I’m working and praying to reach my friend with the bottom-line recognition that the Bible, by getting you to Jesus, will get you into heaven, whereas Science and Health, by keeping you from Jesus, will keep you out of heaven.

I’ve yet to put this to her in so many words because Scientists lack the conceptual framework to deal with so stark a formulation of the choice they’re facing—and therefore putting it so bluntly would wound her.

The wounding occurs because for the lifelong CSer, Mrs. Eddy and her book and her whole system are part of one’s very identity. That’s why the Lewis fable about having the lizard torn away is so apropos.

For Maureen (just as it once was for me), the best analogy from Jesus’ teachings isn’t any of those I cited about offloading bad baggage—it’s the arresting image in Matthew 5 about plucking out one’s eye or cutting off one’s hand.

When I challenge her, as reasonably and kindly as I can, “For your own good, for your salvation, shut that book,” what she hears and recoils from is the awful urging, “Cut away and throw away part of yourself.” Of course she would hardly be able to do it that immediately. It took me a decade.

But the reward, I want to help her see, is immense.

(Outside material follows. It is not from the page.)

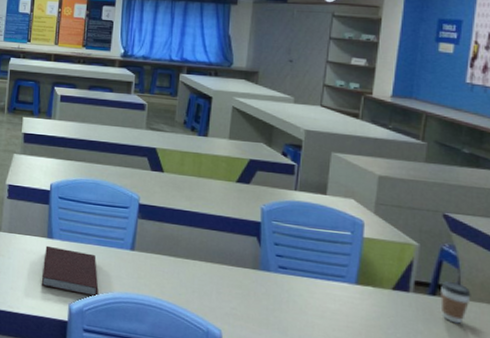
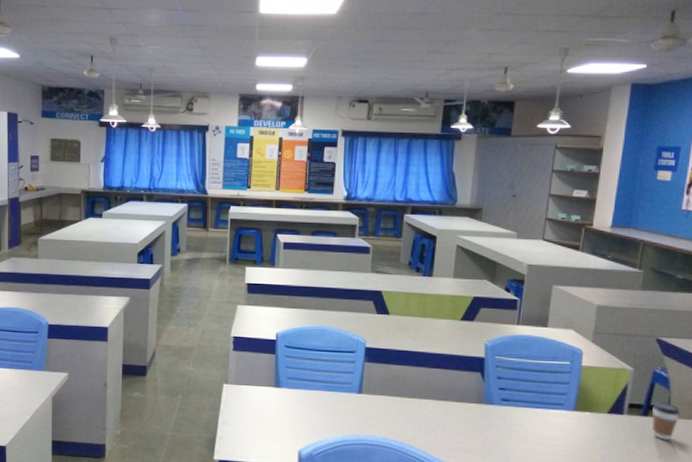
notebook: present [41,245,99,297] -> none [270,394,328,441]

Like the frightened, hesitant, vacillating man in The Great Divorce, liberated at long last, the Christian Scientist who with God’s help is finally rid of the parasitic impostor has taken the ultimate glorious step toward being reborn as a child of the Kingdom.

Strengthen me, Lord, strengthen us all, to bring those undecided CSers to the decision that will bless them unimaginably: “Shut that book!”